→ **EXERCISE TASKS**
A – Answer these three questions from the article on anxiety and sweating:
(i) About how many people are estimated to suffer from some form of anxiety?
(ii) What two ways of concealing sweating does the article mention?
(iii) What approach does the article call universal?
B – Using the article on anxiety and sweating, explain in one to three sentences why the body sweats after the fight-or-flight response.
C – Please extend the article on anxiety and sweating, picking up after its final sentence.

→ **DOCUMENT SECTION**
++++

As each year goes on, and work/family pressures increases, so does stress and anxiety. It is estimated that over $299 billion a year is used to stressed related injuries and claims, like being home due to work related sickness to compensation, and it is also estimated that around 40 million people suffer from some form of anxiety, whether it is a Social anxiety disorder or a form of OCD.
And this anxiety can create many symptoms, including sweating!
Sweating is not as uncommon as people think, and while medication can of course help, their side effects is not always preferred.
But why do people who suffer from anxiety, sweat?
Quite simply, anxiety-type sweating takes place when the body has to cool down from the initial surge of energy due to the natural system of the fight-or-flight response. After the initial surge of nervous energy (including adrenaline) takes place, the body warms up, and as a result, the body has to sweat.
This is done to help the body cool down, and sweating (in most normal cases) is a healthy and required thing. If the body gets too warm, your vital organs, including the brain, will get damaged.
The problem with people suffering from anxiety and stress, is that the sweating takes place in a non-anxiety related situation (in most cases). And then the poor individual has to essentially, ‘sweat it out’
It could be anything that can trigger the anxiety, from going to a job interview, to going to speak to someone in a public place. If you are anxious and fearful of the future, your body will naturally kick in it’s, ‘fight-or-flight’ response, and you will begin to sweat, which isn’t really fair on the poor person involved.
They then have to conceal the fact that they are sweating, either by having to have a glass of cold water nearby, or by politely excusing themselves. And, of course, this makes the situation worse, as this alone will naturally increase their anxiety levels, thereby increasing the chance of more sweat to be produced.
And so the viscous cycle continues!
So, what is the answer, or does the individual have to take medication for the rest of their lives?
Well, as always, there is no, ‘one size fits all’ approach. Everybody is different, and as a result, has a unique and different way of combating their sweating.
But one way that is universal and can help, is deep breathing!

++++

→ **Dataset entries**

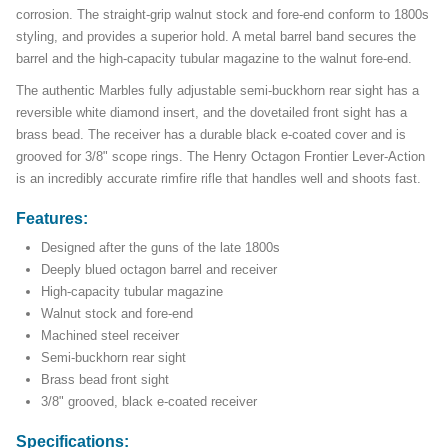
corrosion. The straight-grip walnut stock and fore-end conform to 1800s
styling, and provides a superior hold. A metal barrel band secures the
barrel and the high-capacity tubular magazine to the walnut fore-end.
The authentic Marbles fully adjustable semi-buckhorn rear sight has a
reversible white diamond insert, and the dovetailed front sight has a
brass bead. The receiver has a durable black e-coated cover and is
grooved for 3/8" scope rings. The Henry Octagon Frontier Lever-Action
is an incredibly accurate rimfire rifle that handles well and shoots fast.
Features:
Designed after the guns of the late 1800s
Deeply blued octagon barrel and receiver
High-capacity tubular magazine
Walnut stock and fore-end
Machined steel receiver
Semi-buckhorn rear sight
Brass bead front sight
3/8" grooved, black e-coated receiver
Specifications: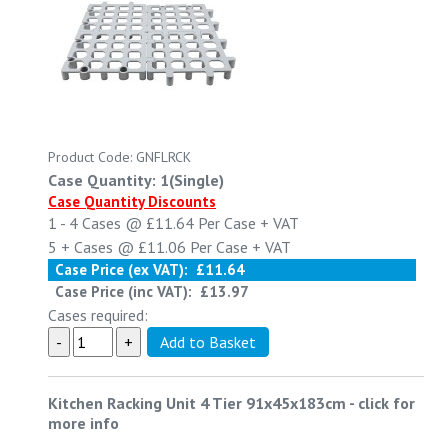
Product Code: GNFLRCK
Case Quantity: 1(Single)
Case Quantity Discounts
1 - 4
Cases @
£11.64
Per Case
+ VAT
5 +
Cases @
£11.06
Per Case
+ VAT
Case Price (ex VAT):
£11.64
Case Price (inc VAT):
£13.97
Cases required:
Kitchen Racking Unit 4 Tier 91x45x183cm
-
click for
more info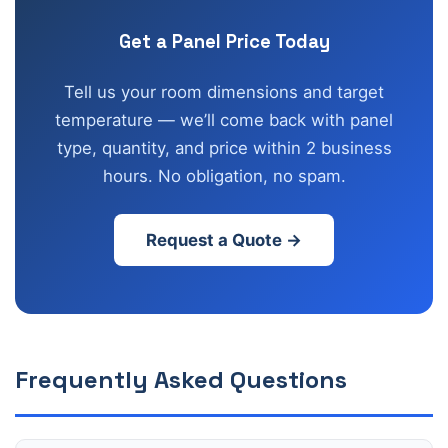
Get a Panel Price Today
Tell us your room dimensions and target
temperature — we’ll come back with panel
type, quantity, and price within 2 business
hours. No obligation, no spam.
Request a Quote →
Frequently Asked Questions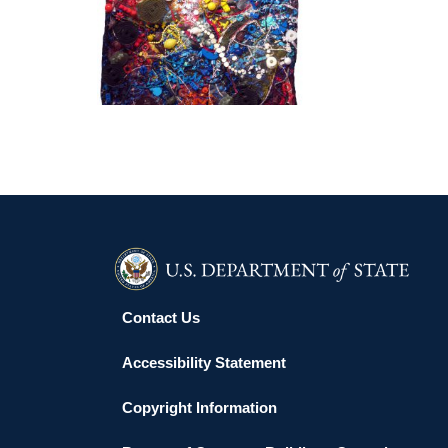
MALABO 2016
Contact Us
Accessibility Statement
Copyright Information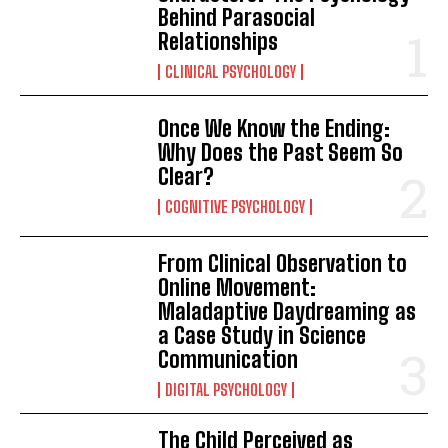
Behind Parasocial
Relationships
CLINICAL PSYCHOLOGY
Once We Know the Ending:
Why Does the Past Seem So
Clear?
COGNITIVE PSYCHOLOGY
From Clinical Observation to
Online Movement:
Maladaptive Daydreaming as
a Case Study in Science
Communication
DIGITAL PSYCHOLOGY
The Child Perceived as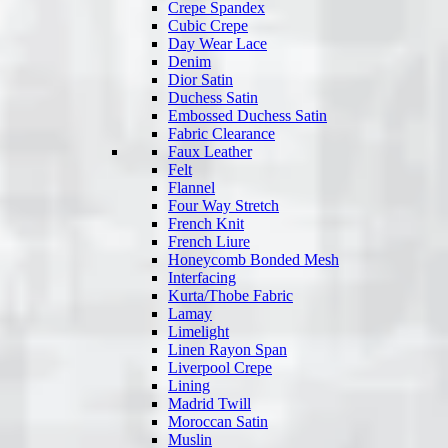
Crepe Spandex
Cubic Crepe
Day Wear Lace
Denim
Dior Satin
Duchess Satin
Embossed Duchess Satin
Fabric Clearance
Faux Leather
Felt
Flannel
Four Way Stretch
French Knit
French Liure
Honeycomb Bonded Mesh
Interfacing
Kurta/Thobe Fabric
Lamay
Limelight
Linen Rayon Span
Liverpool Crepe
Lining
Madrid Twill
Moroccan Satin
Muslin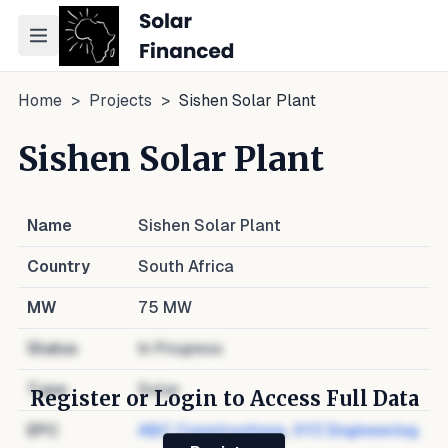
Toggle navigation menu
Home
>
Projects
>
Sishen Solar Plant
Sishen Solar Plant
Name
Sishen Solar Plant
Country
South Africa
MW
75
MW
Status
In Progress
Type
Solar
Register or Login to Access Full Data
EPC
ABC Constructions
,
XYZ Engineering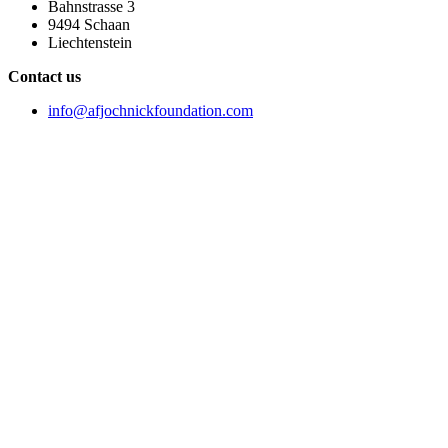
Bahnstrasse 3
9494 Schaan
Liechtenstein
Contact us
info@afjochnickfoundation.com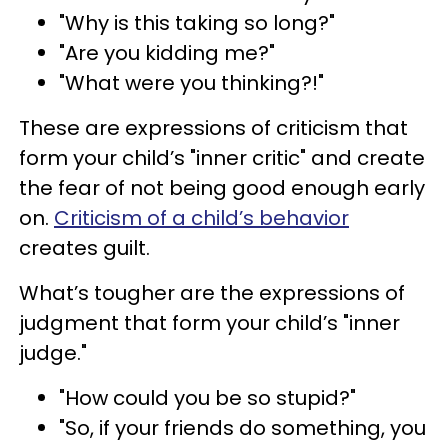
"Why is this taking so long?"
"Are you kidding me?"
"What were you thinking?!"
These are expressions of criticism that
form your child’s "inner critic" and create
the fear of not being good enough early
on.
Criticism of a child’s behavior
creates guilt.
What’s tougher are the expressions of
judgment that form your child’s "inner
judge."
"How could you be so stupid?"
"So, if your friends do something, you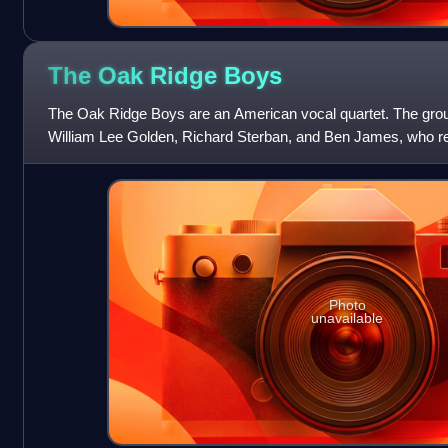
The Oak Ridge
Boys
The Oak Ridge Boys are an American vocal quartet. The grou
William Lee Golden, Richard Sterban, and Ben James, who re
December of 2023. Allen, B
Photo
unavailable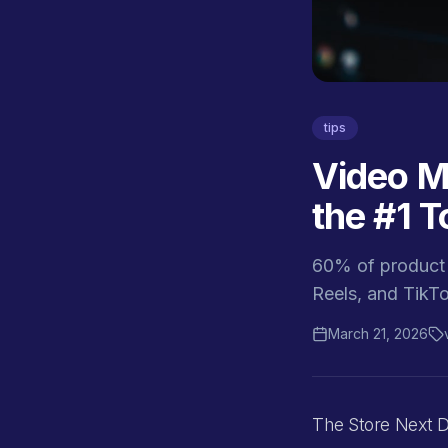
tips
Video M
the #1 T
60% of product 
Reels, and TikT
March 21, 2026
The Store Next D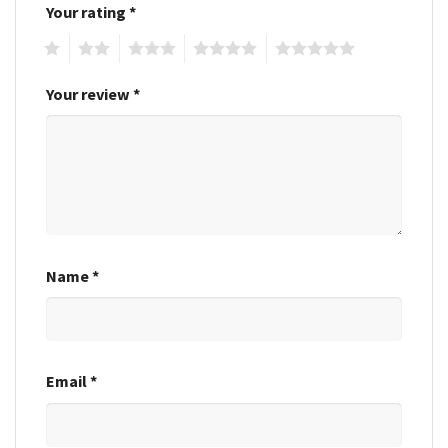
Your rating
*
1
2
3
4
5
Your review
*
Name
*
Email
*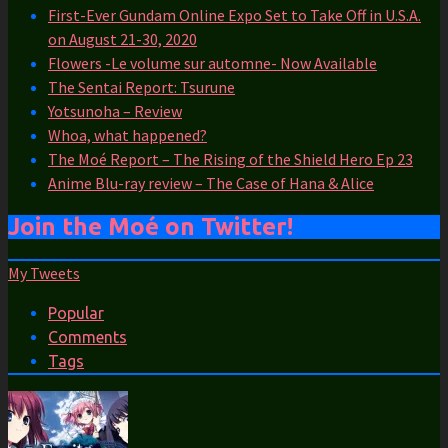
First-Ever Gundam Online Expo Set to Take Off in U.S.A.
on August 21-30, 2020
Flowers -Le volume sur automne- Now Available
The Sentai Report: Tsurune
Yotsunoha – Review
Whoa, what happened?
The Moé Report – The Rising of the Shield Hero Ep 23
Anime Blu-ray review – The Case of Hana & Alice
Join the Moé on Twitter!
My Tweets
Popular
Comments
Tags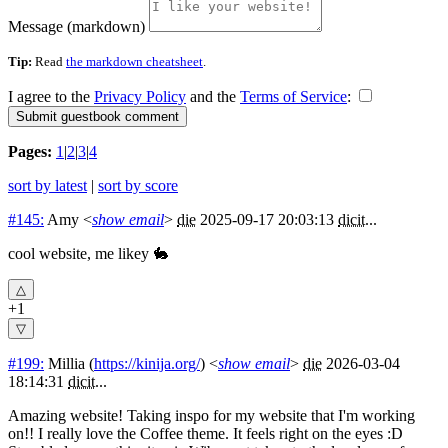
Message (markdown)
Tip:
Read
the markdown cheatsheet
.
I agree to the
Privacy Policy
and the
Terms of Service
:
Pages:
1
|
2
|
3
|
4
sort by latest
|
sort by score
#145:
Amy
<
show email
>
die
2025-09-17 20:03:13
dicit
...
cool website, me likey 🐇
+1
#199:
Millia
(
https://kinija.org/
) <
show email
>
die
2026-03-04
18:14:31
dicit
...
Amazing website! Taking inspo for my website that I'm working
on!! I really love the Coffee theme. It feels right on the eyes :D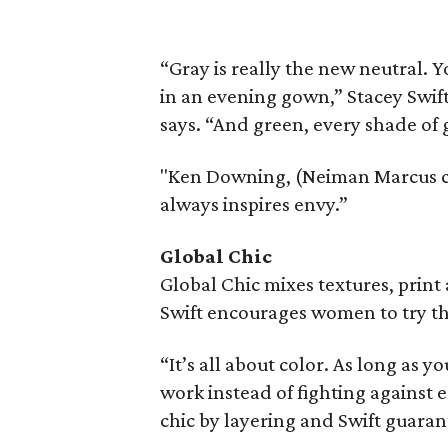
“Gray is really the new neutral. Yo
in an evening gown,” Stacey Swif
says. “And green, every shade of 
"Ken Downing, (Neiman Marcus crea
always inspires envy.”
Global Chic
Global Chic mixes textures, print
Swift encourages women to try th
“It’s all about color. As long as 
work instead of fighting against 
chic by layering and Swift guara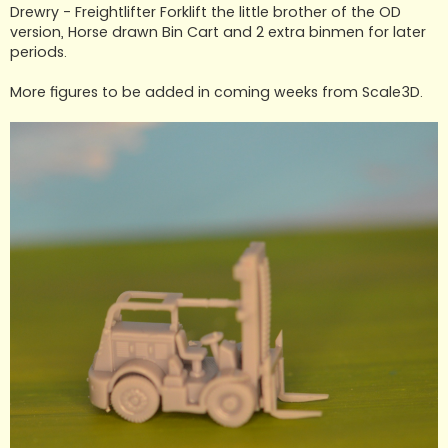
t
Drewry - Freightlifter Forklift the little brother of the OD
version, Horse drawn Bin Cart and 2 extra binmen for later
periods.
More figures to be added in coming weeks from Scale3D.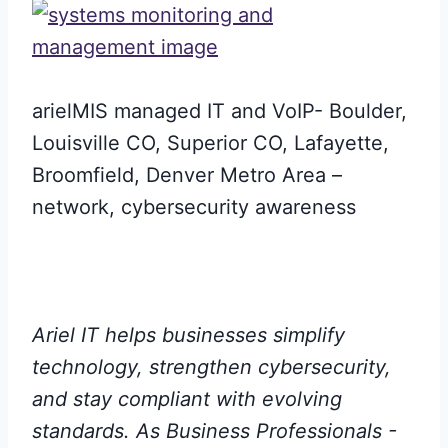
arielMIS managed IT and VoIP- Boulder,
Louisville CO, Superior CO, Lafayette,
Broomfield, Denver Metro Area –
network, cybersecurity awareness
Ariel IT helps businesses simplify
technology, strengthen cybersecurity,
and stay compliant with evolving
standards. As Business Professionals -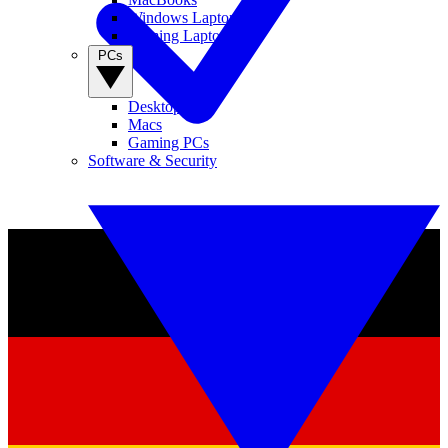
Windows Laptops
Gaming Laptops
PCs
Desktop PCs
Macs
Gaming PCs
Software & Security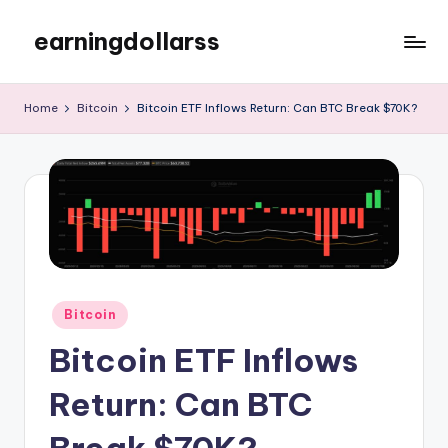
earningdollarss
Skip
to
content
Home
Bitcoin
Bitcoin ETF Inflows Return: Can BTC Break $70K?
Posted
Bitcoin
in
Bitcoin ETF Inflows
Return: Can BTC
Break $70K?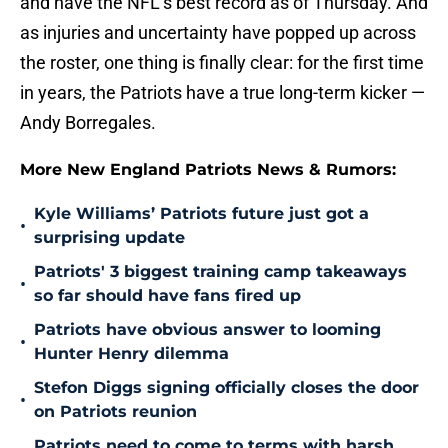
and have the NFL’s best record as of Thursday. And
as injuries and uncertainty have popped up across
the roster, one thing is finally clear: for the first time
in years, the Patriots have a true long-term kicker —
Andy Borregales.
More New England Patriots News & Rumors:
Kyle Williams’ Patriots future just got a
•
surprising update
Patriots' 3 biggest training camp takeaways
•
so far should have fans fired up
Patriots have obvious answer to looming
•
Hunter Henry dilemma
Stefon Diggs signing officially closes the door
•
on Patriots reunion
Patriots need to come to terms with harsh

++++

→ **ANSWERS PROVIDED**
A –
(i) Around 40 million people.
(ii) Keeping a glass of cold water nearby, or politely excusing themselves.
(iii) Deep breathing.

B – After the initial surge of nervous energy, including adrenaline, the body warms up, so it has to sweat to cool down. The body must cool itself because if it gets too warm, vital organs such as the brain will get damaged.

C –
Deep breathing has been shown to help reduce sweating, but why?
Quite simply, you sweat because your body is warm from the anxiety energy rush. So it makes sense that if you can control the anxiety, you can pretty much control the sweating that is produced.
Well alright, it’s not as simple as that, but by learning to use deep breathing in a stressful situation you will calm the mind down. This will in turn calm the body down and cool it a bit, thereby allowing your, ‘sweat session’ to be reduced.
Just by taking some calm, deep breaths when the going gets tough will not only distract you slightly (as you will need to keep some attention on the breathing and actually feel it enter and exit your body) but it also has a somewhat meditative effect on your brain. And the result is that you calm your nerves along the process, allowing you to react more productively and effectively at the situation at hand.
But if deep breathing is simply something you cannot do, you can try airing your arms and hands. This itself will help cool the body down, and will help the sweating to be reduced, as you begin to cool the body down.
You can also try wearing clothes that breath. This will help cool the body, and, as a result, reduce the sweat, by reducing external body heat. If you are out an about, you can try jogging, which is an excellent stress-relieving tool, as jogging promotes the release of Endorphins, which help sooth the mind.
Jogging also helps reduce future sweating by tiring the muscles, thereby reducing the amount of energy produced that can cause sweating. Of course, jogging causes sweating by itself, so it is best done if you haven’t got an anxious event to attend to. But once you have had a good jog and cooled down, it will help reduce the onset of future sweating due to future anxiety.
And of course, don’t be scared of the anticipation of sweating, if this is what is worrying you. Try to relax if another bout of sweating takes place. Being nervous if you are going to sweat or not can increase your anxiety levels, which in turn increases the risk of sweating. Easier said than done, right, but try to find a way to relax and keep your mind focused on something positive, or try to be in the present moment, as this will help with your anxiety.
Sweating can be debilitating for people who have to endure it, but as you can see, there are ways you can help yourself when the sweating begins. Ultimately, the trick is to control the anxiety beforehand, before the anxiety controls you.